_Task statement_
For the data below, give again exactly the lines from the one containing "38: (336, 301, 0.68)" through the one containing "50: (1001, 223, 0.96)", both ends included, and no others.

_Records shown_
+++++

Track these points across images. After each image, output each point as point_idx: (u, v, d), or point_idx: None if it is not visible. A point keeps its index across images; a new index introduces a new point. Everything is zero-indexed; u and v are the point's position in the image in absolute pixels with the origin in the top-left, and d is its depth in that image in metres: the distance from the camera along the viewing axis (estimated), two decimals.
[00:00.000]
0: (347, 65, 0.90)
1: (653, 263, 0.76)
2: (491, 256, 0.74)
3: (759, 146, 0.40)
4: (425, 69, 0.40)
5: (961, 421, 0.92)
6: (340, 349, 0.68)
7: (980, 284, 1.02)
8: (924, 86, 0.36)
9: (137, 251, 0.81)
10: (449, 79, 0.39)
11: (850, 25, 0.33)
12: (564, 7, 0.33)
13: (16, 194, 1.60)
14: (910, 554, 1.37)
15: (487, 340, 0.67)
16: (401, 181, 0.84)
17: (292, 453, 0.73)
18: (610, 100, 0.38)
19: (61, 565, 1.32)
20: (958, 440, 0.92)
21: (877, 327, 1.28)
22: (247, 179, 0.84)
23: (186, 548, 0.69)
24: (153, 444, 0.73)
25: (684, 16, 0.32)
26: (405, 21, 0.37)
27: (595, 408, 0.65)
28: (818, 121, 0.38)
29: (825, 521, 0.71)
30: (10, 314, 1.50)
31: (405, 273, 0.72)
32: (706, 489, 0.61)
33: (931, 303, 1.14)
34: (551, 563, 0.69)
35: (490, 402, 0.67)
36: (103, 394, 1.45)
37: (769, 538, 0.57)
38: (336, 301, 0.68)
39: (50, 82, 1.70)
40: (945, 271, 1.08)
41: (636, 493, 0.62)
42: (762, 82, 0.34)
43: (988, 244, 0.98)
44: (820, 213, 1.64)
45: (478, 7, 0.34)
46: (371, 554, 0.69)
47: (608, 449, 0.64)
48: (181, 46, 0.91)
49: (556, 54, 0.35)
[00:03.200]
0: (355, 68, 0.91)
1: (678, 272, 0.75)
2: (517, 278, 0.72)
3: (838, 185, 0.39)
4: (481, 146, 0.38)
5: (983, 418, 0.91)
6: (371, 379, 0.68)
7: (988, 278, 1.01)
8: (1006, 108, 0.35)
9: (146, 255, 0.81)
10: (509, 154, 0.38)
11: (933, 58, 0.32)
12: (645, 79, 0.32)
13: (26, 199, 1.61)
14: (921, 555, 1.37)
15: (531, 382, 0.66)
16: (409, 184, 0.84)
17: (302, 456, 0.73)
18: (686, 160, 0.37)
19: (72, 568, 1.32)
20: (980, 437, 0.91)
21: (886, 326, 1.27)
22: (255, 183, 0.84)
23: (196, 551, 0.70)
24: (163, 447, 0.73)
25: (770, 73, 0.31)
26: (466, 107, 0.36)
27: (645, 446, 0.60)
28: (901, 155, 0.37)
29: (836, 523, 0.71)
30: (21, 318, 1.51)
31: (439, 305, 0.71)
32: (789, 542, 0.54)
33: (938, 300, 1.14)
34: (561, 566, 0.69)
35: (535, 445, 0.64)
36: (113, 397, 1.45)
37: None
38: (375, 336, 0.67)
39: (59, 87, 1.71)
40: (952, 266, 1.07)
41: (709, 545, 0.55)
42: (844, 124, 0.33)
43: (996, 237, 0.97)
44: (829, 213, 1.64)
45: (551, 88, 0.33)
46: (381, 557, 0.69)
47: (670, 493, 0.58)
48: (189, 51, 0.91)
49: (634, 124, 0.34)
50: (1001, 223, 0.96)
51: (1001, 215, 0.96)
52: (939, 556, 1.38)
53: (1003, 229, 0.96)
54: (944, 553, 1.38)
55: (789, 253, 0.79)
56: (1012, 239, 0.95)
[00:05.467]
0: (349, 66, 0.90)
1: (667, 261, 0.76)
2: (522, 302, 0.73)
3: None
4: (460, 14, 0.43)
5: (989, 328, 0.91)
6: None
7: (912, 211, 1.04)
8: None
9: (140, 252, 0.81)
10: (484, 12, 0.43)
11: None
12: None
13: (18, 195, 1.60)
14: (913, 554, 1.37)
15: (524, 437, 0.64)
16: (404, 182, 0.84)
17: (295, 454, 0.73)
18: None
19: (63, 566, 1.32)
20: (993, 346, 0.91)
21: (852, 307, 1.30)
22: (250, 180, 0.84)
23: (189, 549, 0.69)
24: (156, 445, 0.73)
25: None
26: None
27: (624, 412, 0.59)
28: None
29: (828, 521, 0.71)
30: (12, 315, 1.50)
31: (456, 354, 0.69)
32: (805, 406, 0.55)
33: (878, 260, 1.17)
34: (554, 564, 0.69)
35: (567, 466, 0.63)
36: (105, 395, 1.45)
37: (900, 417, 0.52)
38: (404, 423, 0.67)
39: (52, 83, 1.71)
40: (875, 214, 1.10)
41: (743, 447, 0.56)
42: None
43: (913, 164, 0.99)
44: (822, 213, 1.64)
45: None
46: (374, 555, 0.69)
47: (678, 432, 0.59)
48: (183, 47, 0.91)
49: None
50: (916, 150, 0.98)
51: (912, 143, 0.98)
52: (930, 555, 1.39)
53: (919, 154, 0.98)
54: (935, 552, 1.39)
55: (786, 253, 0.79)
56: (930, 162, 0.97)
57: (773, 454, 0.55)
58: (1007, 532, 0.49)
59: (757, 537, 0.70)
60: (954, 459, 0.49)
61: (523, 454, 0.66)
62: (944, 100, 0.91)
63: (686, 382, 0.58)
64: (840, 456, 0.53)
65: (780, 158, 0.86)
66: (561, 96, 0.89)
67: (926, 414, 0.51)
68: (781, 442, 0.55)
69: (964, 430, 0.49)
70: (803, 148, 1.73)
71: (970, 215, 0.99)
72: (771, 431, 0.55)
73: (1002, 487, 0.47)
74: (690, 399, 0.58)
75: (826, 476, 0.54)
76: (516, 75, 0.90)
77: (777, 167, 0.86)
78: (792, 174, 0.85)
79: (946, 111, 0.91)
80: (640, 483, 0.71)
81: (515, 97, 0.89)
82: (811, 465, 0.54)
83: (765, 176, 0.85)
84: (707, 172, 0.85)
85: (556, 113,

+++++

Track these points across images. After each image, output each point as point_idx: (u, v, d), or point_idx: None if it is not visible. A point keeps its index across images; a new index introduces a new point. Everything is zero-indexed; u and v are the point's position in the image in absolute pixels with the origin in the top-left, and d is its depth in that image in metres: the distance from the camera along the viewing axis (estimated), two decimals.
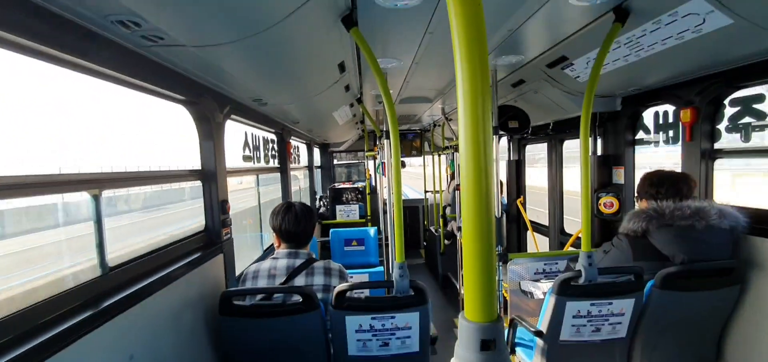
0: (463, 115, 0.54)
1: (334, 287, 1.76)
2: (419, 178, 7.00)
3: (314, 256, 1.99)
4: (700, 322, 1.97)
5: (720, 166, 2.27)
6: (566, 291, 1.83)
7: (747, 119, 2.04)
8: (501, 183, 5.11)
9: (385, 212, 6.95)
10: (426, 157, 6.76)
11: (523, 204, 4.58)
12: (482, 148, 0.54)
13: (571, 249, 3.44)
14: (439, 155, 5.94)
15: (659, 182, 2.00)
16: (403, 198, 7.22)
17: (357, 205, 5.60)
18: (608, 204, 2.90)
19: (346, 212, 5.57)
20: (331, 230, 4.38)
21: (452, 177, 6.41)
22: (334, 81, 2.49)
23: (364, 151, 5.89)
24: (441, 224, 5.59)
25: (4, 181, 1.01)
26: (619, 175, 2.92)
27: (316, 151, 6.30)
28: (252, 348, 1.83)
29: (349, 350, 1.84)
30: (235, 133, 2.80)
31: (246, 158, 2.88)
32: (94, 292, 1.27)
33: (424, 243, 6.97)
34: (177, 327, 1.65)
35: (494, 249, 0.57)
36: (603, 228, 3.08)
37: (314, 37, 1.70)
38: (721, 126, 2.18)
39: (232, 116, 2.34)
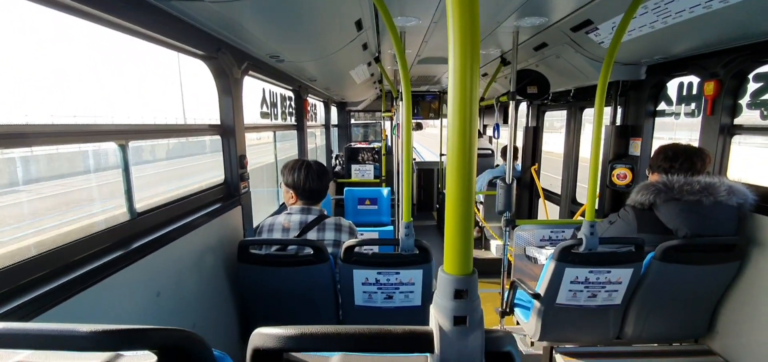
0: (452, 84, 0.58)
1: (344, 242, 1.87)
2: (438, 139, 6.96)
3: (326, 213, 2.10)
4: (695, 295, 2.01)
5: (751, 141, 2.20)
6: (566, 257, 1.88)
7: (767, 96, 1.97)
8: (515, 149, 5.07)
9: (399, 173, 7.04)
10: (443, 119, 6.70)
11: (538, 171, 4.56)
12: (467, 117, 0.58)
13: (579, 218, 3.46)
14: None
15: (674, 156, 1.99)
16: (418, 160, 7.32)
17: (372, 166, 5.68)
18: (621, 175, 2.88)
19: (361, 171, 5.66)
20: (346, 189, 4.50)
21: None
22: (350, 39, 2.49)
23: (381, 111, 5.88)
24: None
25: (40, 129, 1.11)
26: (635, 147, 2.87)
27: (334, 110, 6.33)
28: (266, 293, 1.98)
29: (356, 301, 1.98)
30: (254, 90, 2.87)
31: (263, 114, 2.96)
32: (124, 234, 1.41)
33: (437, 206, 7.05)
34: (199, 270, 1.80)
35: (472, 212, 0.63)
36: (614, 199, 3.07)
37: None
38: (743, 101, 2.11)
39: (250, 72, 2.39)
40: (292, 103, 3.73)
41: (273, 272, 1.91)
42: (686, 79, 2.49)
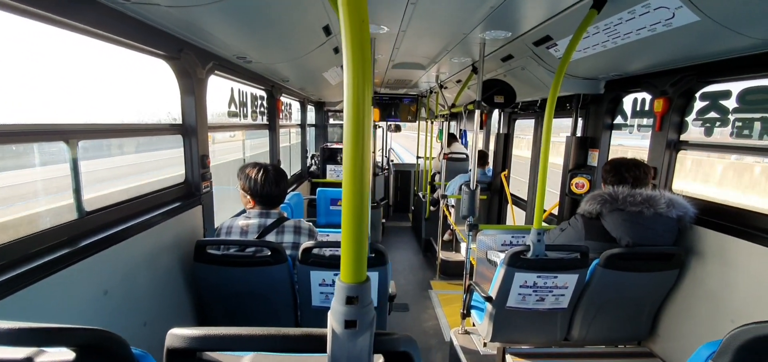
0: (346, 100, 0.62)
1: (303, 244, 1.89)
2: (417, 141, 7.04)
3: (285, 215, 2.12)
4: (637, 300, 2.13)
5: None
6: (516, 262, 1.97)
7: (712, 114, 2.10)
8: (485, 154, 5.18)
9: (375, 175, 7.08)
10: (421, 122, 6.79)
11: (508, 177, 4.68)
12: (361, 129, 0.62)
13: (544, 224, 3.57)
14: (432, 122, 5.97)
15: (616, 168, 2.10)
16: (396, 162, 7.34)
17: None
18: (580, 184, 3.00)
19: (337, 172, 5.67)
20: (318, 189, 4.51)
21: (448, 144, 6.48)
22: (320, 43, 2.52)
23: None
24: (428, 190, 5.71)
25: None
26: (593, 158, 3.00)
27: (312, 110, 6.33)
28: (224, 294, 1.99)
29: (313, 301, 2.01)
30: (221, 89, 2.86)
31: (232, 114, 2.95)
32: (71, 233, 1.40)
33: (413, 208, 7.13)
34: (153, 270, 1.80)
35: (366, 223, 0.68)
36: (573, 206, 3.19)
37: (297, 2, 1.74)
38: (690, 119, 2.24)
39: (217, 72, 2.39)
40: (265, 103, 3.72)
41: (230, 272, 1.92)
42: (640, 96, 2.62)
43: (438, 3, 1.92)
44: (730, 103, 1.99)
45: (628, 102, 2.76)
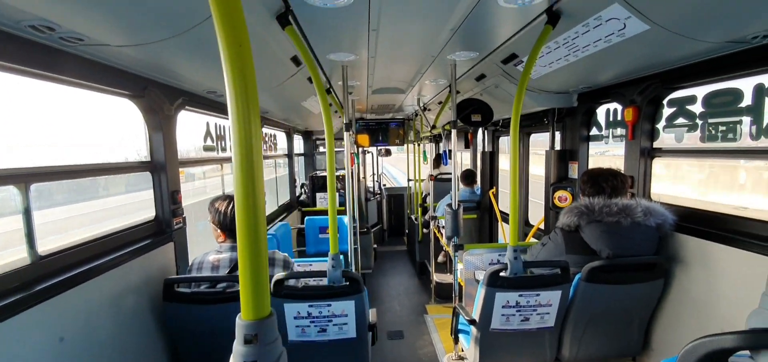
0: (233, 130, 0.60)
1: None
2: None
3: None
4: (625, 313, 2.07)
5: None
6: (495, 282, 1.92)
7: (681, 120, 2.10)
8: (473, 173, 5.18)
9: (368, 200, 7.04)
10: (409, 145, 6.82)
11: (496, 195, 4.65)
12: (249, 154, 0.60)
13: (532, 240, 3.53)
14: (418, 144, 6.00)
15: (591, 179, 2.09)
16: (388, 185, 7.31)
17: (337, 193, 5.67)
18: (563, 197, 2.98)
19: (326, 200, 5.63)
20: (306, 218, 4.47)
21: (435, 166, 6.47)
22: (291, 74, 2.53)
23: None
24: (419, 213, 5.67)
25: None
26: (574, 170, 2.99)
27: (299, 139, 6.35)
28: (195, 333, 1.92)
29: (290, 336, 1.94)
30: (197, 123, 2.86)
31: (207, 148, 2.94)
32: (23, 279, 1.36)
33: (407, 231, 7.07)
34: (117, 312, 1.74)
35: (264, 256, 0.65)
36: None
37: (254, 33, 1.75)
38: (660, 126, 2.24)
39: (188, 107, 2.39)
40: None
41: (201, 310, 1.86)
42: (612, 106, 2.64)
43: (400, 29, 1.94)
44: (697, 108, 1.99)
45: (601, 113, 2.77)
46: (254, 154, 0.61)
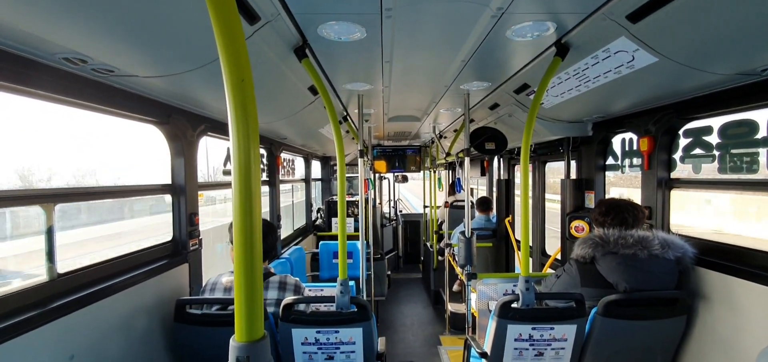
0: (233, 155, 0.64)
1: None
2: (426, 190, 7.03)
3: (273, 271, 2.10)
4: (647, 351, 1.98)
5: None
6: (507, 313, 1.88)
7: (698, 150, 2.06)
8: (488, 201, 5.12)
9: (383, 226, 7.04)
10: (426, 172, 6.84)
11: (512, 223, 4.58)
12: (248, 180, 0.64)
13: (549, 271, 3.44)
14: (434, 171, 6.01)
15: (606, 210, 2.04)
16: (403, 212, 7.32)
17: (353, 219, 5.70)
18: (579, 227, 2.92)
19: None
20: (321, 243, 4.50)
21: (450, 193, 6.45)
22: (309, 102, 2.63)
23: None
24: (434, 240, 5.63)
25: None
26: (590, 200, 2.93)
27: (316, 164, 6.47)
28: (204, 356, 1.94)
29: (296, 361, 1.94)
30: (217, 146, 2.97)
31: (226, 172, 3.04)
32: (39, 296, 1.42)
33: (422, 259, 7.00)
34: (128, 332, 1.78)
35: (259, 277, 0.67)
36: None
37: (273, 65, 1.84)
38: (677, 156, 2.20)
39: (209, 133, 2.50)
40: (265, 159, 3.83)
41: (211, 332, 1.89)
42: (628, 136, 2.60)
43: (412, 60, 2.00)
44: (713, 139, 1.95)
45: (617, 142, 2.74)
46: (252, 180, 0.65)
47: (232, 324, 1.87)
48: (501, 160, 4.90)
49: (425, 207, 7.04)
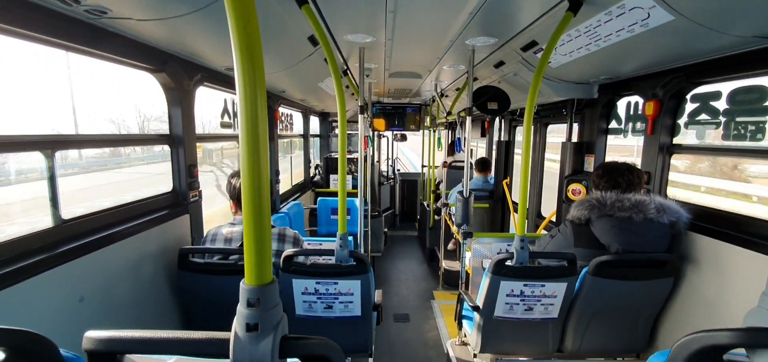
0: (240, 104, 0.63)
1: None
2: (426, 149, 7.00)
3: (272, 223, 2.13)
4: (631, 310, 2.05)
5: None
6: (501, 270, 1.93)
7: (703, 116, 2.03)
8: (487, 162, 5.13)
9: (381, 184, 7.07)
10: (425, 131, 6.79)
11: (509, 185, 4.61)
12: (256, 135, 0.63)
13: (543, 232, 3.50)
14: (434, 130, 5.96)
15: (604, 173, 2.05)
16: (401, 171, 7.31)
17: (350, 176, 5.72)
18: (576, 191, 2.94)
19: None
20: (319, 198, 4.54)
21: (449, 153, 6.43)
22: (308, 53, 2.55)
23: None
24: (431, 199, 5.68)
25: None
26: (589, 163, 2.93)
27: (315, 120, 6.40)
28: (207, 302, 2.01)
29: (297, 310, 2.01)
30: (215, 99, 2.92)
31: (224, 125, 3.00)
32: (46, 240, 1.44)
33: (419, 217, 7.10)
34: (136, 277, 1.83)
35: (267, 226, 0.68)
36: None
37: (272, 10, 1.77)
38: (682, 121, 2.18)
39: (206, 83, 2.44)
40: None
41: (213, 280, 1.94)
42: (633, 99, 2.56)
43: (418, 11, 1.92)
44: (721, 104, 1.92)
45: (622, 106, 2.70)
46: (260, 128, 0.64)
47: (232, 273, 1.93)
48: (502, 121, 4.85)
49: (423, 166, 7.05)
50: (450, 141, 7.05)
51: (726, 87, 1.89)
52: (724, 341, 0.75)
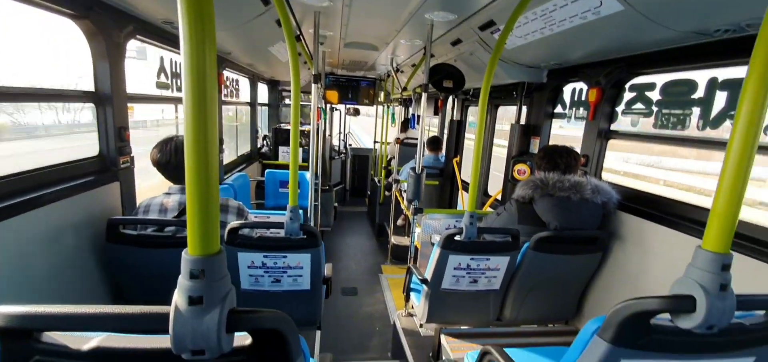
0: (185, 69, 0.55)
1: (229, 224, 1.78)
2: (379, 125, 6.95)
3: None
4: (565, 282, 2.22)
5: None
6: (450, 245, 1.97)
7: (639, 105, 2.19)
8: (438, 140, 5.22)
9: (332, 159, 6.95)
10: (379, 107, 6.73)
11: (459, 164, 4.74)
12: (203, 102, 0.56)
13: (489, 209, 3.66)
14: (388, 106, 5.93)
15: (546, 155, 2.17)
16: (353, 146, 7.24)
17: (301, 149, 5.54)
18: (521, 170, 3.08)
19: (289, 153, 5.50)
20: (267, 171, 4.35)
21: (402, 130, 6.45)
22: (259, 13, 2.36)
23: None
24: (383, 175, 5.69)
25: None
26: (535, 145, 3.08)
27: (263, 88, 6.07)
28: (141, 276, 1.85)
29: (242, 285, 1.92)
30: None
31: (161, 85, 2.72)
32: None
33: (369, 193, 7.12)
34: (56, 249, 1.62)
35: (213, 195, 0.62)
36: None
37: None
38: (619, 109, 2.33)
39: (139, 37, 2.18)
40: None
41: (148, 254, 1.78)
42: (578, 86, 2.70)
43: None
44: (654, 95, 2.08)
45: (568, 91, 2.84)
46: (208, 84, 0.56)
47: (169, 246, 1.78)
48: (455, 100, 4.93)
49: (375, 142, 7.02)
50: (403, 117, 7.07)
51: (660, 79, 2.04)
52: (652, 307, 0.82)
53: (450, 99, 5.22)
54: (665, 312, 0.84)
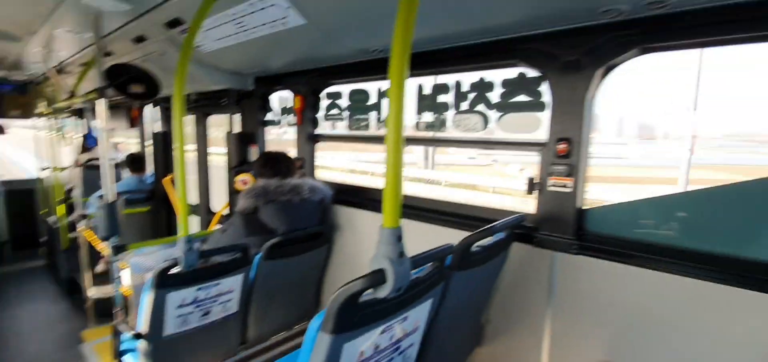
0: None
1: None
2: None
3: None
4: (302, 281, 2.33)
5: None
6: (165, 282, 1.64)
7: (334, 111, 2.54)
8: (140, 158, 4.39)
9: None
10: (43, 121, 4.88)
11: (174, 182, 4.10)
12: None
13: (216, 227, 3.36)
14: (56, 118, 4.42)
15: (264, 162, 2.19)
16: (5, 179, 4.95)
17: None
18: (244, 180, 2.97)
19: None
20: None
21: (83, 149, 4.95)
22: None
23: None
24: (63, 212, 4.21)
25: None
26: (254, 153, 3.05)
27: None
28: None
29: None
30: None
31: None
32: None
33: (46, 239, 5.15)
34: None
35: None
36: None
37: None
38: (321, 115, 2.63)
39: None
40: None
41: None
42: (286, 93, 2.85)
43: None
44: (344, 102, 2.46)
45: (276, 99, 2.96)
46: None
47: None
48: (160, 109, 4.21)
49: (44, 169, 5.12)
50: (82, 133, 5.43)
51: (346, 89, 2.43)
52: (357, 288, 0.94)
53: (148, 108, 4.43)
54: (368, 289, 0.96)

+++++

_Response to this task_
38: (336, 301, 0.68)
39: (50, 82, 1.70)
40: (945, 271, 1.08)
41: (636, 493, 0.62)
42: (762, 82, 0.34)
43: (988, 244, 0.98)
44: (820, 213, 1.64)
45: (478, 7, 0.34)
46: (371, 554, 0.69)
47: (608, 449, 0.64)
48: (181, 46, 0.91)
49: (556, 54, 0.35)
[00:03.200]
0: (355, 68, 0.91)
1: (678, 272, 0.75)
2: (517, 278, 0.72)
3: (838, 185, 0.39)
4: (481, 146, 0.38)
5: (983, 418, 0.91)
6: (371, 379, 0.68)
7: (988, 278, 1.01)
8: (1006, 108, 0.35)
9: (146, 255, 0.81)
10: (509, 154, 0.38)
11: (933, 58, 0.32)
12: (645, 79, 0.32)
13: (26, 199, 1.61)
14: (921, 555, 1.37)
15: (531, 382, 0.66)
16: (409, 184, 0.84)
17: (302, 456, 0.73)
18: (686, 160, 0.37)
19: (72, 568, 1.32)
20: (980, 437, 0.91)
21: (886, 326, 1.27)
22: (255, 183, 0.84)
23: (196, 551, 0.70)
24: (163, 447, 0.73)
25: (770, 73, 0.31)
26: (466, 107, 0.36)
27: (645, 446, 0.60)
28: (901, 155, 0.37)
29: (836, 523, 0.71)
30: (21, 318, 1.51)
31: (439, 305, 0.71)
32: (789, 542, 0.54)
33: (938, 300, 1.14)
34: (561, 566, 0.69)
35: (535, 445, 0.64)
36: (113, 397, 1.45)
37: None
38: (375, 336, 0.67)
39: (59, 87, 1.71)
40: (952, 266, 1.07)
41: (709, 545, 0.55)
42: (844, 124, 0.33)
43: (996, 237, 0.97)
44: (829, 213, 1.64)
45: (551, 88, 0.33)
46: (381, 557, 0.69)
47: (670, 493, 0.58)
48: (189, 51, 0.91)
49: (634, 124, 0.34)
50: (1001, 223, 0.96)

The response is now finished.